INPUT FOR THIS TASK:
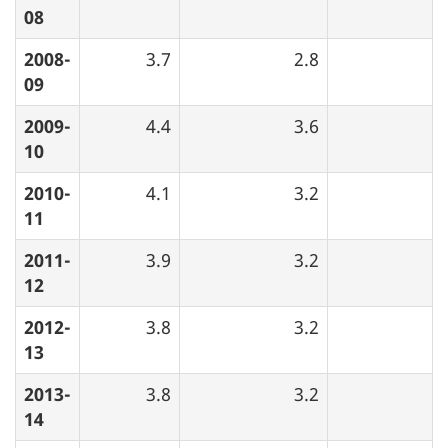
08
2008-
3.7
2.8
09
2009-
4.4
3.6
10
2010-
4.1
3.2
11
2011-
3.9
3.2
12
2012-
3.8
3.2
13
2013-
3.8
3.2
14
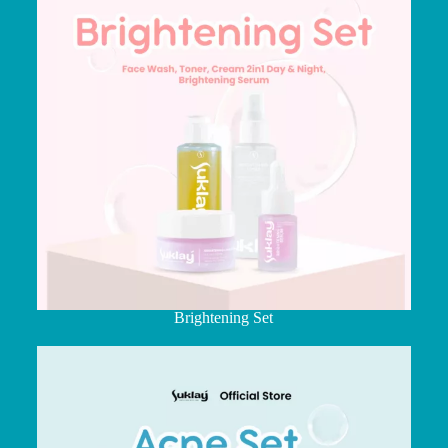
Brightening Set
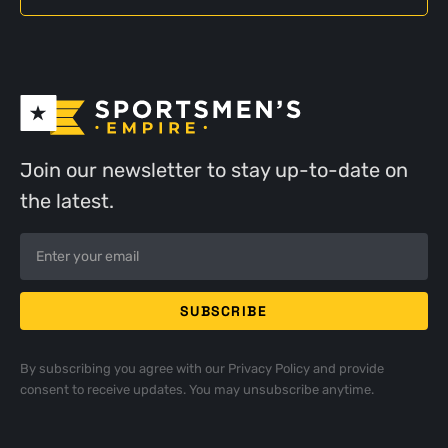
Join our newsletter to stay up-to-date on
the latest.
By subscribing you agree with our
Privacy Policy
and provide
consent to receive updates. You may unsubscribe anytime.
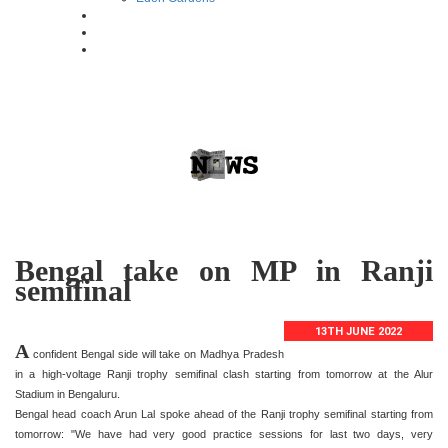
Bengal take on MP in Ranji
semifinal
13TH JUNE 2022
A
confident Bengal side will take on Madhya Pradesh
in a high-voltage Ranji trophy semifinal clash starting from tomorrow at the Alur
Stadium in Bengaluru.
Bengal head coach Arun Lal spoke ahead of the Ranji trophy semifinal starting from
tomorrow: "We have had very good practice sessions for last two days, very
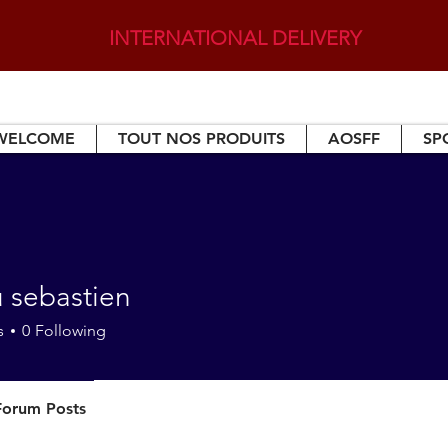
INTERNATIONAL DELIVERY
WELCOME
TOUT NOS PRODUITS
AOSFF
SP
u sebastien
s
0
Following
Forum Posts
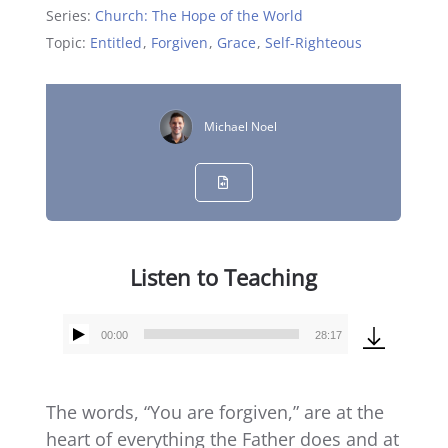
Series:
Church: The Hope of the World
Topic:
Entitled
,
Forgiven
,
Grace
,
Self-Righteous
Michael Noel
Listen to Teaching
00:00
28:17
Audio
Player
The words, “You are forgiven,” are at the
heart of everything the Father does and at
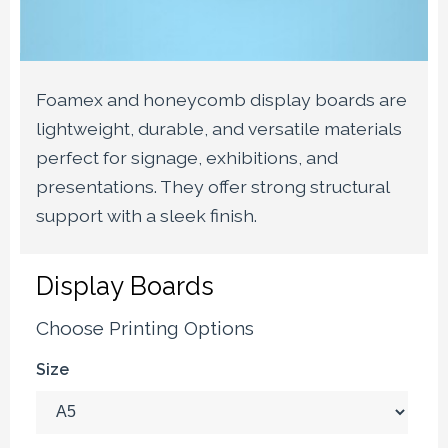
Foamex and honeycomb display boards are
lightweight, durable, and versatile materials
perfect for signage, exhibitions, and
presentations. They offer strong structural
support with a sleek finish.
Display Boards
Choose Printing Options
Size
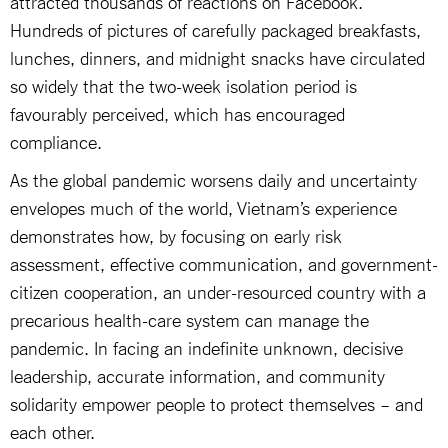
attracted thousands of reactions on Facebook.
Hundreds of pictures of carefully packaged breakfasts,
lunches, dinners, and midnight snacks have circulated
so widely that the two-week isolation period is
favourably perceived, which has encouraged
compliance.
As the global pandemic worsens daily and uncertainty
envelopes much of the world, Vietnam’s experience
demonstrates how, by focusing on early risk
assessment, effective communication, and government-
citizen cooperation, an under-resourced country with a
precarious health-care system can manage the
pandemic. In facing an indefinite unknown, decisive
leadership, accurate information, and community
solidarity empower people to protect themselves – and
each other.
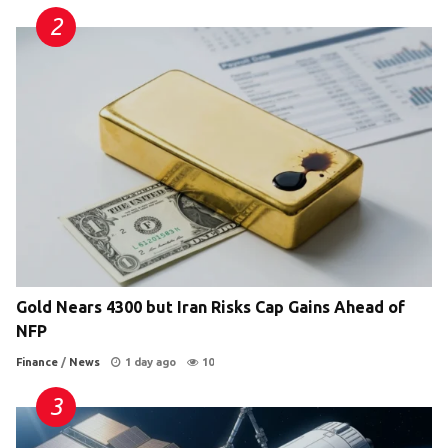
Gold Nears 4300 but Iran Risks Cap Gains Ahead of
NFP
Finance
/
News
1 day ago
10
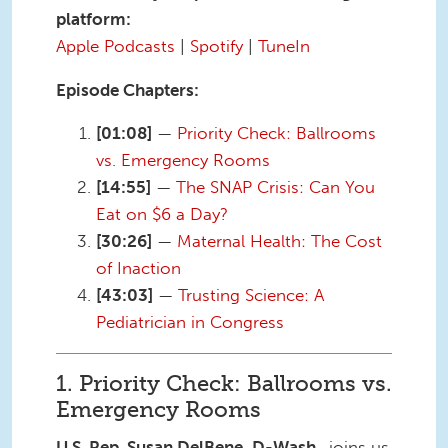
platform:
Apple Podcasts
|
Spotify
|
TuneIn
Episode Chapters:
[01:08]
—
Priority Check: Ballrooms
vs. Emergency Rooms
[14:55]
—
The SNAP Crisis: Can You
Eat on $6 a Day?
[30:26]
—
Maternal Health: The Cost
of Inaction
[43:03]
—
Trusting Science: A
Pediatrician in Congress
1. Priority Check: Ballrooms vs.
Emergency Rooms
U.S. Rep. Susan DelBene, D-Wash.
, joins us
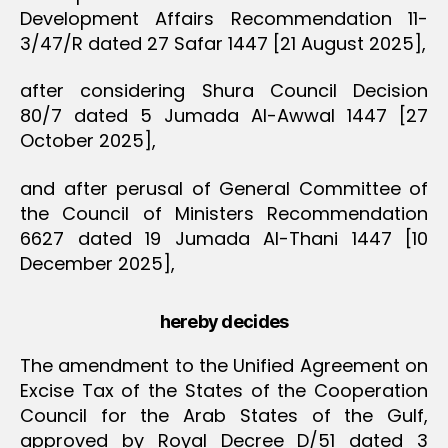
Development Affairs Recommendation 11-
3/47/R dated 27 Safar 1447 [21 August 2025],
after considering Shura Council Decision
80/7 dated 5 Jumada Al-Awwal 1447 [27
October 2025],
and after perusal of General Committee of
the Council of Ministers Recommendation
6627 dated 19 Jumada Al-Thani 1447 [10
December 2025],
hereby decides
The amendment to the Unified Agreement on
Excise Tax of the States of the Cooperation
Council for the Arab States of the Gulf,
approved by Royal Decree D/51 dated 3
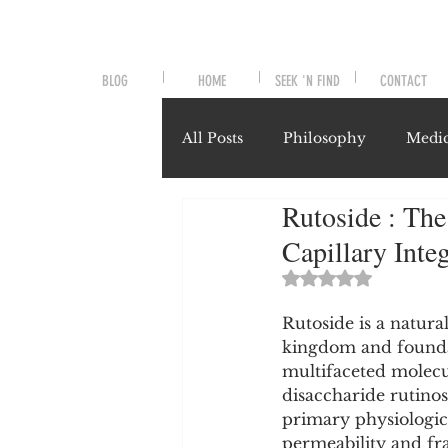
BLOG
HOME
SEEK 'N FIND
CONTACT
All Posts
Philosophy
Medic
Rutoside : The
Symptoms and Signals
No
Capillary Inte
Rated NaN out of 
Misunderstood Nutrients
Rutoside is a natura
kingdom and foundat
multifaceted molecul
System-Specific Herbalism
disaccharide rutinos
primary physiological
permeability and frag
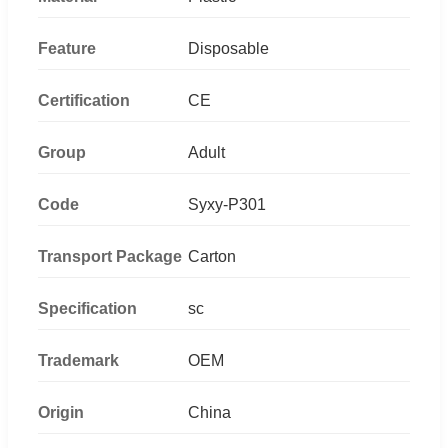
Feature
Disposable
Certification
CE
Group
Adult
Code
Syxy-P301
Transport Package
Carton
Specification
sc
Trademark
OEM
Origin
China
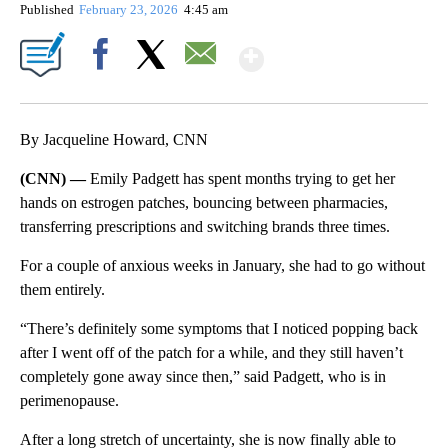
Published
February 23, 2026
4:45 am
Show More
Facebook
X
Email
By Jacqueline Howard, CNN
(CNN) —
Emily Padgett has spent months trying to get her
hands on estrogen patches, bouncing between pharmacies,
transferring prescriptions and switching brands three times.
For a couple of anxious weeks in January, she had to go without
them entirely.
“There’s definitely some symptoms that I noticed popping back
after I went off of the patch for a while, and they still haven’t
completely gone away since then,” said Padgett, who is in
perimenopause.
After a long stretch of uncertainty, she is now finally able to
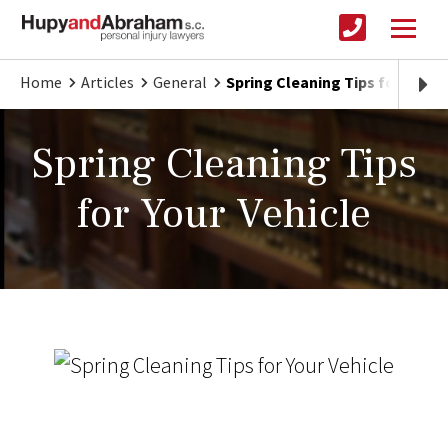
Home
Articles
General
Spring Cleaning Tips for Your 
Spring Cleaning Tips
for Your Vehicle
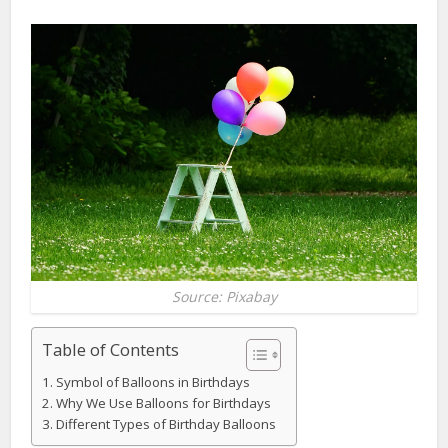
Source: Pixabay
Table of Contents
Symbol of Balloons in Birthdays
Why We Use Balloons for Birthdays
Different Types of Birthday Balloons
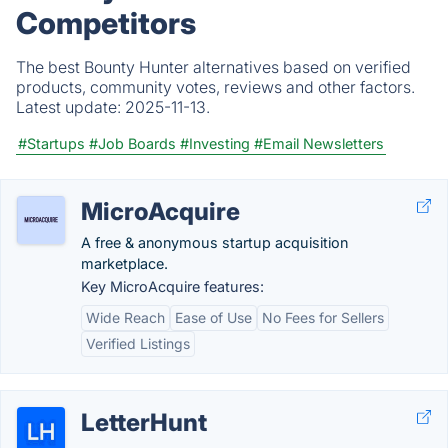
Competitors
The best Bounty Hunter alternatives based on verified
products, community votes, reviews and other factors.
Latest update:
2025-11-13.
#Startups
#Job Boards
#Investing
#Email Newsletters
MicroAcquire
A free & anonymous startup acquisition
marketplace.
Key MicroAcquire features:
Wide Reach
Ease of Use
No Fees for Sellers
Verified Listings
LetterHunt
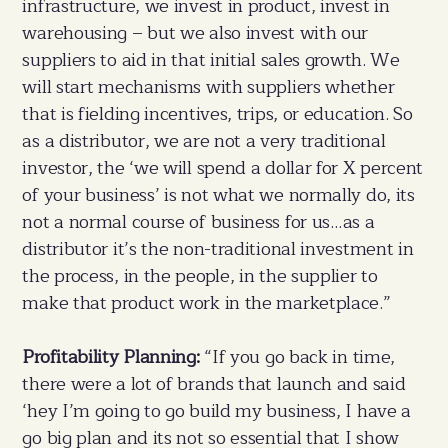
infrastructure, we invest in product, invest in
warehousing – but we also invest with our
suppliers to aid in that initial sales growth. We
will start mechanisms with suppliers whether
that is fielding incentives, trips, or education. So
as a distributor, we are not a very traditional
investor, the ‘we will spend a dollar for X percent
of your business’ is not what we normally do, its
not a normal course of business for us…as a
distributor it’s the non-traditional investment in
the process, in the people, in the supplier to
make that product work in the marketplace.”
Profitability Planning:
“If you go back in time,
there were a lot of brands that launch and said
‘hey I’m going to go build my business, I have a
go big plan and its not so essential that I show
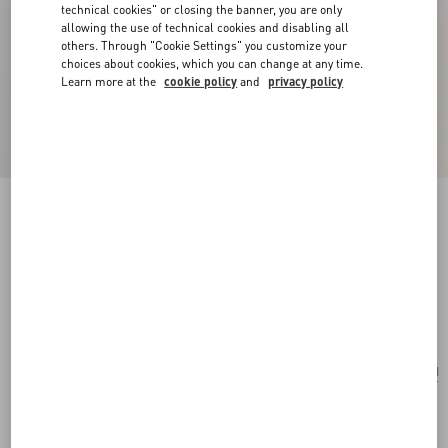
technical cookies" or closing the banner, you are only
allowing the use of technical cookies and disabling all
others. Through "Cookie Settings" you customize your
choices about cookies, which you can change at any time.
Learn more at the
cookie policy
and
privacy policy
New Arrival
Multicolour Starry Silk Scarf
vanilla/orange
Add To Bag
Add To Bag
UNI
Size:
Complimentary shipping & returns
Find in boutique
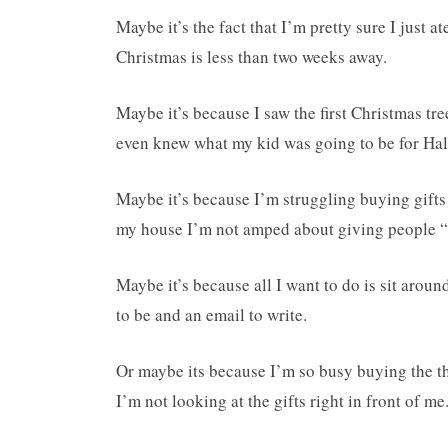
Maybe it’s the fact that I’m pretty sure I just a
Christmas is less than two weeks away.
Maybe it’s because I saw the first Christmas t
even knew what my kid was going to be for Ha
Maybe it’s because I’m struggling buying gifts
my house I’m not amped about giving people “
Maybe it’s because all I want to do is sit arou
to be and an email to write.
Or maybe its because I’m so busy buying the thi
I’m not looking at the gifts right in front of me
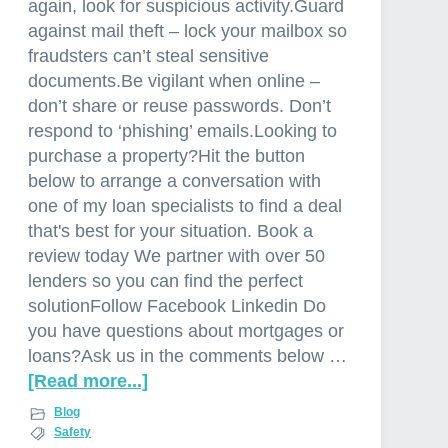
again, look for suspicious activity.Guard
a
against mail theft – lock your mailbox so
fraudsters can’t steal sensitive
documents.Be vigilant when online –
don’t share or reuse passwords. Don’t
respond to ‘phishing’ emails.Looking to
purchase a property?Hit the button
below to arrange a conversation with
one of my loan specialists to find a deal
that's best for your situation. Book a
review today We partner with over 50
lenders so you can find the perfect
solutionFollow Facebook Linkedin Do
you have questions about mortgages or
loans?Ask us in the comments below …
[Read more...]
a
b
Blog
o
Safety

INSTRUCTIONS TO FOLLOW:
From the opening line of the entries above to the line containing "Self-Righteous", please transcribe each line exactly, skipping every picture.

RESPONSE FOR THIS EXERCISE:
08
2008-
3.7
2.8
09
2009-
4.4
3.6
10
2010-
4.1
3.2
11
2011-
3.9
3.2
12
2012-
3.8
3.2
13
2013-
3.8
3.2
14
Brightening Set
Join our newsletter to stay up-to-date on
the latest.
By subscribing you agree with our
Privacy Policy
and provide
consent to receive updates. You may unsubscribe anytime.
Bengal take on MP in Ranji
semifinal
13TH JUNE 2022
A
confident Bengal side will take on Madhya Pradesh
in a high-voltage Ranji trophy semifinal clash starting from tomorrow at the Alur
Stadium in Bengaluru.
Bengal head coach Arun Lal spoke ahead of the Ranji trophy semifinal starting from
tomorrow: "We have had very good practice sessions for last two days, very
INTERNATIONAL DELIVERY
WELCOME
TOUT NOS PRODUITS
AOSFF
SP
u sebastien
s
0
Following
Forum Posts
Series:
Church: The Hope of the World
Topic:
Entitled
,
Forgiven
,
Grace
,
Self-Righteous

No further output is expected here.